ハマると、かなりおもしろいのではないかと思います。
今観ても色あせない名作だと思います。
個性的なキャラクターと人間模様
登場するキャラクターたちは、強烈にクセがあって個性的。
人間味に溢れています。
感情移入しやすいのではないでしょうか。
人間は自分勝手で、ズルくて恐ろしくて残忍で。
人生は、思ったようにはいかなくて。
そこから何とか逃れようともがく様は、本人は真剣で必死だけど、まわりから見ると滑稽で笑えてしまう。

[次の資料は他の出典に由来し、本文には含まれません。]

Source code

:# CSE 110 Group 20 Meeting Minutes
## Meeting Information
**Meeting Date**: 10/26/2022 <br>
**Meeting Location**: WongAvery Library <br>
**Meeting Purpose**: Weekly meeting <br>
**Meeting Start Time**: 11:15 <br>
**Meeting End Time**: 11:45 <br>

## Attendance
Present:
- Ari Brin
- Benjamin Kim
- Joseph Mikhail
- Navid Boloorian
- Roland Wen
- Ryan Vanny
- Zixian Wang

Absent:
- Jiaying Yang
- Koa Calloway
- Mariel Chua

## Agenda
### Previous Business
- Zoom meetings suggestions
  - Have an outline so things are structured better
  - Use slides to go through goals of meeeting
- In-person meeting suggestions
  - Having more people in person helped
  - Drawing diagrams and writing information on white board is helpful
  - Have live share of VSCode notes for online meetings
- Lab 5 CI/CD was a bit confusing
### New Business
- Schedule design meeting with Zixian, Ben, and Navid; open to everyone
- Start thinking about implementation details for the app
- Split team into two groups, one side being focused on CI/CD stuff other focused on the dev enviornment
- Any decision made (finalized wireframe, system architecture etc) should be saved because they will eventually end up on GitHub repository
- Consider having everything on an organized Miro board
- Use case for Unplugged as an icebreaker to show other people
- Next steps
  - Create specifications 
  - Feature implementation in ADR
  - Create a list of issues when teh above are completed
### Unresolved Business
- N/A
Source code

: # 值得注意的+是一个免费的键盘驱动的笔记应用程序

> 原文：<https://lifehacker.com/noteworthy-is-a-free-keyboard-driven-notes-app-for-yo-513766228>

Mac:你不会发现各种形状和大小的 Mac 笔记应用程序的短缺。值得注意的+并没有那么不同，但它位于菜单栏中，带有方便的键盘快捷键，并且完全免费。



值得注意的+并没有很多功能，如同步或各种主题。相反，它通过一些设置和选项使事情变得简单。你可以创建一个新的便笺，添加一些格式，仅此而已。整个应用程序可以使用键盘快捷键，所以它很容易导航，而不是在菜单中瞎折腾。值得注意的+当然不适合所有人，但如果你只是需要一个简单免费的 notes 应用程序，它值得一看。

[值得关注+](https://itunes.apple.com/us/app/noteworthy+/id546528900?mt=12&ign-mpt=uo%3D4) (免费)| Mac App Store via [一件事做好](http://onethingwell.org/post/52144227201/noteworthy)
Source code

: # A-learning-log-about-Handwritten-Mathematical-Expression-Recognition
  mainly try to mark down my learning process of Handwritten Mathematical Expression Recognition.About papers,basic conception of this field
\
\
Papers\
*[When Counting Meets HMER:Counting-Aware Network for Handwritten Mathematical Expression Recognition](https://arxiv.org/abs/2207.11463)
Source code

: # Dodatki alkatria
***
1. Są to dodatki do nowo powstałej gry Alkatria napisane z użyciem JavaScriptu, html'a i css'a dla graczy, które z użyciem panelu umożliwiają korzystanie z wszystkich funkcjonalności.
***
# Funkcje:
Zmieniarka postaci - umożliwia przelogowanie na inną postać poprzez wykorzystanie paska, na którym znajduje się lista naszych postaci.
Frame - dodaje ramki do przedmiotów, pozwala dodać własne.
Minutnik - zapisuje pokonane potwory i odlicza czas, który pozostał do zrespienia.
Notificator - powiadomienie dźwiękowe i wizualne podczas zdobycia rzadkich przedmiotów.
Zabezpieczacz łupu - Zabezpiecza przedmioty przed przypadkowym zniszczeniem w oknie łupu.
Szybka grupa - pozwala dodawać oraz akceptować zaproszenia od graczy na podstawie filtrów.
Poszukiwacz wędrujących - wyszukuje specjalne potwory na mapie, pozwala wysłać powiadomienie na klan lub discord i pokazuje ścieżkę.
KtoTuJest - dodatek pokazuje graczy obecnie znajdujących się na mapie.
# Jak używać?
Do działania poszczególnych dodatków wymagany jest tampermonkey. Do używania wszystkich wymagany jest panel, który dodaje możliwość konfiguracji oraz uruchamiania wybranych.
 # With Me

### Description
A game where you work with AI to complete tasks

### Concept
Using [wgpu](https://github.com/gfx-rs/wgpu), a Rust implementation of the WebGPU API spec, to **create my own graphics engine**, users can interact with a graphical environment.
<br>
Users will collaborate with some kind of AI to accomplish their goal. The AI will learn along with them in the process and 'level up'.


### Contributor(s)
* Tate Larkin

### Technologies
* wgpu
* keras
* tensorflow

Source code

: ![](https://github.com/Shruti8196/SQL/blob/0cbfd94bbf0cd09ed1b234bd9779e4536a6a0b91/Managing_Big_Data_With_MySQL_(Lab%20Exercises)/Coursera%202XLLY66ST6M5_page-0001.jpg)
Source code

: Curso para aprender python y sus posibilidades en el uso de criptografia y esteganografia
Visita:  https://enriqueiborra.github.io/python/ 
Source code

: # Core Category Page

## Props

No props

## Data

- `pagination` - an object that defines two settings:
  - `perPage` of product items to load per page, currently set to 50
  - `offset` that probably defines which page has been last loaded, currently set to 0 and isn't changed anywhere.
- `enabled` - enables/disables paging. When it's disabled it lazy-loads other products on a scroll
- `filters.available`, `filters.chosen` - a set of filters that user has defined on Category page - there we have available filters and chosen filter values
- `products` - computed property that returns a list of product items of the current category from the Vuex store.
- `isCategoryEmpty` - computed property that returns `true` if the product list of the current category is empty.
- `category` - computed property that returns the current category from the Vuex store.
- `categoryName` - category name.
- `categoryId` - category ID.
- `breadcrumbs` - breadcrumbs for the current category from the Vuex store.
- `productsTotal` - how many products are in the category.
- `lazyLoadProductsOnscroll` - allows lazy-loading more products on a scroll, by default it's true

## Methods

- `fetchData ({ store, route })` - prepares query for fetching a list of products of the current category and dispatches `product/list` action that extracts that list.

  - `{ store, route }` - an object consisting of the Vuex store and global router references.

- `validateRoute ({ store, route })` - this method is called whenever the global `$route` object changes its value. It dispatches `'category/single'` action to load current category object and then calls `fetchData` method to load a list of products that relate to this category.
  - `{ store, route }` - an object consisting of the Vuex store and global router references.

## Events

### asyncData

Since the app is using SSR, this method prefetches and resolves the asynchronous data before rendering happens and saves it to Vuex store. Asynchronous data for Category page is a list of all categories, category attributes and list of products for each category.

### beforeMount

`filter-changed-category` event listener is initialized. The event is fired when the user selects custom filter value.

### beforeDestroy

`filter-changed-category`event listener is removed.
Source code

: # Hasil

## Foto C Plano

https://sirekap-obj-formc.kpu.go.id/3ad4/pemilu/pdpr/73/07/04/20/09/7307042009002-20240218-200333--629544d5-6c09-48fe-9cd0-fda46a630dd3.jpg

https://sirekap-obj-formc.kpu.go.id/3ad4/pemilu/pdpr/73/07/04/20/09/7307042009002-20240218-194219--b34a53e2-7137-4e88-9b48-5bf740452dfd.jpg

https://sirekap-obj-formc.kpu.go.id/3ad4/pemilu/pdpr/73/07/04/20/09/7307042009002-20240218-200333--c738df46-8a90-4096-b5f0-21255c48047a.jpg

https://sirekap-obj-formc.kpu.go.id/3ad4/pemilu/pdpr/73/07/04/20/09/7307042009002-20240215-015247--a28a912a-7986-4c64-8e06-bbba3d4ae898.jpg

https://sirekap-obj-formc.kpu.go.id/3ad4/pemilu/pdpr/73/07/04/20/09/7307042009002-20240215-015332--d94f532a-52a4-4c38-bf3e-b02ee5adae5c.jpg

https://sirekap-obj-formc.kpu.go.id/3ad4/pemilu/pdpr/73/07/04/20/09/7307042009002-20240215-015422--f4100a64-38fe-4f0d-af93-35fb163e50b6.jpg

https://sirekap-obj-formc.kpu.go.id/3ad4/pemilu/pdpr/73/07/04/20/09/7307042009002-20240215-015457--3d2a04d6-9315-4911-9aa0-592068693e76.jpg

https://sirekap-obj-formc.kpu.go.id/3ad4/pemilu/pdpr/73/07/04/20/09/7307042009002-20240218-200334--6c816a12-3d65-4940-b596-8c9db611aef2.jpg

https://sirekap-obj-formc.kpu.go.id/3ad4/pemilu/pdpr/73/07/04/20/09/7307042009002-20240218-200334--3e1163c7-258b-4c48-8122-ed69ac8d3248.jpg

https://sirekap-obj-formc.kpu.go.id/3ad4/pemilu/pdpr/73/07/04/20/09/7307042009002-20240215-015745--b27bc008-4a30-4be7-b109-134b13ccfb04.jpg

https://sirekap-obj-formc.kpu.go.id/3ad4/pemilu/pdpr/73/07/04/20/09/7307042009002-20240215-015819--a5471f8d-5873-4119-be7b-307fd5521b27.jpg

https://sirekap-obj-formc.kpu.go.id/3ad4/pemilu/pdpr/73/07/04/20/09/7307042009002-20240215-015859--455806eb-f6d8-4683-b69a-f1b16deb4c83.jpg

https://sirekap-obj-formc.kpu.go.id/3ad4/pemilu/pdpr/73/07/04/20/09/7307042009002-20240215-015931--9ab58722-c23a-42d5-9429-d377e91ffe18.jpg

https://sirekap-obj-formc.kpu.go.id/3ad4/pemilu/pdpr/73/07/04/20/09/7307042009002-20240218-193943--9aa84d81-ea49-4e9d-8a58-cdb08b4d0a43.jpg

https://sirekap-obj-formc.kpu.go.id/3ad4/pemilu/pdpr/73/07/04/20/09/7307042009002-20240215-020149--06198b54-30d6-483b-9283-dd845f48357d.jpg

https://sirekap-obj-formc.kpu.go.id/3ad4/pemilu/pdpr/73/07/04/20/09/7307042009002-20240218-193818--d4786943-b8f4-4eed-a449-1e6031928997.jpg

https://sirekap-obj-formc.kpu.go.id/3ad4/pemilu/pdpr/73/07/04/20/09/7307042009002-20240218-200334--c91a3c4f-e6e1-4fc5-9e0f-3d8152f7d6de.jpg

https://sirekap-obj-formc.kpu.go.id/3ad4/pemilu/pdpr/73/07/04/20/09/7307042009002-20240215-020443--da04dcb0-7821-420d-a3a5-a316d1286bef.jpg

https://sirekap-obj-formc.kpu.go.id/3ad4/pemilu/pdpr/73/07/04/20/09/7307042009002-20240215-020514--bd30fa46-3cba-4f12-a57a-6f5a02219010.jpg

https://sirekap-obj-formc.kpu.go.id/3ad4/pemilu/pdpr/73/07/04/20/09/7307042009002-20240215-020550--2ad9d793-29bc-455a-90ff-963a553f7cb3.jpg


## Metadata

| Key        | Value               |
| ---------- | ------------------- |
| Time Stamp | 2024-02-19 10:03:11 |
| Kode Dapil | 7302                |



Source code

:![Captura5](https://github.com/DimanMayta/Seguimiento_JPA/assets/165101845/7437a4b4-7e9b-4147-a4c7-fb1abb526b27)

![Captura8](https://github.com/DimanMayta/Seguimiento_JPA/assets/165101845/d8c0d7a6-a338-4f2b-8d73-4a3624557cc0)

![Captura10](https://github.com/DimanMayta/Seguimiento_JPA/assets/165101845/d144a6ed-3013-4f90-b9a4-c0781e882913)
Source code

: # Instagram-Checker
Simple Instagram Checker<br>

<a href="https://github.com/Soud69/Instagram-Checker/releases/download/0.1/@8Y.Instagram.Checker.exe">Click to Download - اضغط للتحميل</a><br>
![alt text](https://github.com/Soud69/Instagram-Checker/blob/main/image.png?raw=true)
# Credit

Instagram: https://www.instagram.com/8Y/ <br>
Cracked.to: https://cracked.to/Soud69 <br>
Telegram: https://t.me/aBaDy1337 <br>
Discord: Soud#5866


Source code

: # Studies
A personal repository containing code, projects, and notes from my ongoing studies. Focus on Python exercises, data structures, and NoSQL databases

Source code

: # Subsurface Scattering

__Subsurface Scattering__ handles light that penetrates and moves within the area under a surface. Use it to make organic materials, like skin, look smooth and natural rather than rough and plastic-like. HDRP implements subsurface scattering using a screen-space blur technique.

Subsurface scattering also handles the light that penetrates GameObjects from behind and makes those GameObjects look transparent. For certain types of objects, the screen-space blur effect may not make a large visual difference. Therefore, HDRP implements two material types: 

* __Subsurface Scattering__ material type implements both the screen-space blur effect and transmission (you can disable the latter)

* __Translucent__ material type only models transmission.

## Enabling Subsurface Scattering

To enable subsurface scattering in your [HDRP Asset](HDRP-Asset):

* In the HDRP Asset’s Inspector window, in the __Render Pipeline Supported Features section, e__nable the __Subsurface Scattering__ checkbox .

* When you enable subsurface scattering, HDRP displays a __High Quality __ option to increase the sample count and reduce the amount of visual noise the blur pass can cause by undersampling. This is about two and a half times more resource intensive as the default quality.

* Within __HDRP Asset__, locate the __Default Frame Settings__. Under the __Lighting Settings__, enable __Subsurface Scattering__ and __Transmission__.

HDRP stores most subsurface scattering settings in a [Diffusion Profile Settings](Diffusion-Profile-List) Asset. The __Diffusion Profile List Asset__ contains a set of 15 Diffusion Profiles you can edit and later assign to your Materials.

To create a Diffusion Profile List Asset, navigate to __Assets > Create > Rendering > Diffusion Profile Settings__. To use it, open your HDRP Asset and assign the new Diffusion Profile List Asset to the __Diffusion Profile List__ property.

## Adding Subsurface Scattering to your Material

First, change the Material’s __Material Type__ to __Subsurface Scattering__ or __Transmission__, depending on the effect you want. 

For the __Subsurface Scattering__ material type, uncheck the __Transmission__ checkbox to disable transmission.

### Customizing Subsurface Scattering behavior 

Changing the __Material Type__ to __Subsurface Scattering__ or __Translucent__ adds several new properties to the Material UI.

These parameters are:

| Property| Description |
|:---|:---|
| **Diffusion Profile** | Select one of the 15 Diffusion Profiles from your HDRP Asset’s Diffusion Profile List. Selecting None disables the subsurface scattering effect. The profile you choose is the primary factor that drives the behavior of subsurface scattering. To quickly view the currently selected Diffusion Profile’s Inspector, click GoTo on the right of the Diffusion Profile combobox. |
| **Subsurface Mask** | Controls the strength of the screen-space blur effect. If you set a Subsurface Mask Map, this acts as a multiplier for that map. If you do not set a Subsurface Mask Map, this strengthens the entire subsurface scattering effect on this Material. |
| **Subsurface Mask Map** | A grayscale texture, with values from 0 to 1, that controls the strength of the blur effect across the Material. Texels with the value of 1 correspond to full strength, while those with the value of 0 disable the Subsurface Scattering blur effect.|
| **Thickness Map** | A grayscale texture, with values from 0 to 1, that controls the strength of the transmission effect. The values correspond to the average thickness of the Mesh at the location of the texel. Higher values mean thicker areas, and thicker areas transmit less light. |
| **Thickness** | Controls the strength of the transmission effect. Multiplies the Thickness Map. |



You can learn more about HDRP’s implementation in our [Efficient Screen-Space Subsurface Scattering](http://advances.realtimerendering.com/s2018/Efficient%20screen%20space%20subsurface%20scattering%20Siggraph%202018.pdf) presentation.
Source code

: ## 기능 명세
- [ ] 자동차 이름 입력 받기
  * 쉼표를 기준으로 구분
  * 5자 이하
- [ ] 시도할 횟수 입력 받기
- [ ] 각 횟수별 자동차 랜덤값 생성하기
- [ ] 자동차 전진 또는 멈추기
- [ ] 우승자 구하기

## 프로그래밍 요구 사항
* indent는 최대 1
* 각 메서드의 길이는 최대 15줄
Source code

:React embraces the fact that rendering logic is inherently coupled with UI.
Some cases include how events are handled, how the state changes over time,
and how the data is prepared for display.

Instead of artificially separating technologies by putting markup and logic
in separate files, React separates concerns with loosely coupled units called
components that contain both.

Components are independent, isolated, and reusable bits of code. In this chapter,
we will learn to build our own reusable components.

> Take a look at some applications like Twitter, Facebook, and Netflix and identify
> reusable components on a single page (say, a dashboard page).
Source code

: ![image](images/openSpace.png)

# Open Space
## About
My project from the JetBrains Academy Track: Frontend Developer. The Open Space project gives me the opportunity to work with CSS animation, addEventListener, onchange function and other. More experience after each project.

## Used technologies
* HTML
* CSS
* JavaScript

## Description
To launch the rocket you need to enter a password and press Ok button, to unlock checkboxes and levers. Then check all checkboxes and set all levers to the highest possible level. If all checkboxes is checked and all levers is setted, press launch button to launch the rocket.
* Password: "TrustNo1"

悲しくて悲劇的なことには、暗い気分になったり、憤りを感じたり。
それでも、いつもと変わらない日常の幸せを感じたり。(ラストとか)
・・・そんな、人間の悲喜劇が巧みに描かれていると思います。
やっぱり、シナリオの練り込みが秀逸!
感情移入しやすいキャラがあってこそだと思います。
うまい!
かなり見ごたえがあるのではないかと思います。
おすすめの名作映画です!
私個人としては大絶賛の映画です。
かなり久しぶりに見直しましたが、やっぱりおもしろい!
未見の方には、ぜひおすすめです!
・・・最近、こういった映画がめっきり少なくなりましたね。
娯楽性の高いものが多くて、それはそれで楽しいのですが。
たまには名画にどっぷりと浸ってみるのも、いいものですよ。
こういう作品を、ネット動画配信で気軽に観られるなんて、いい時代になったものですね。
おすすめです!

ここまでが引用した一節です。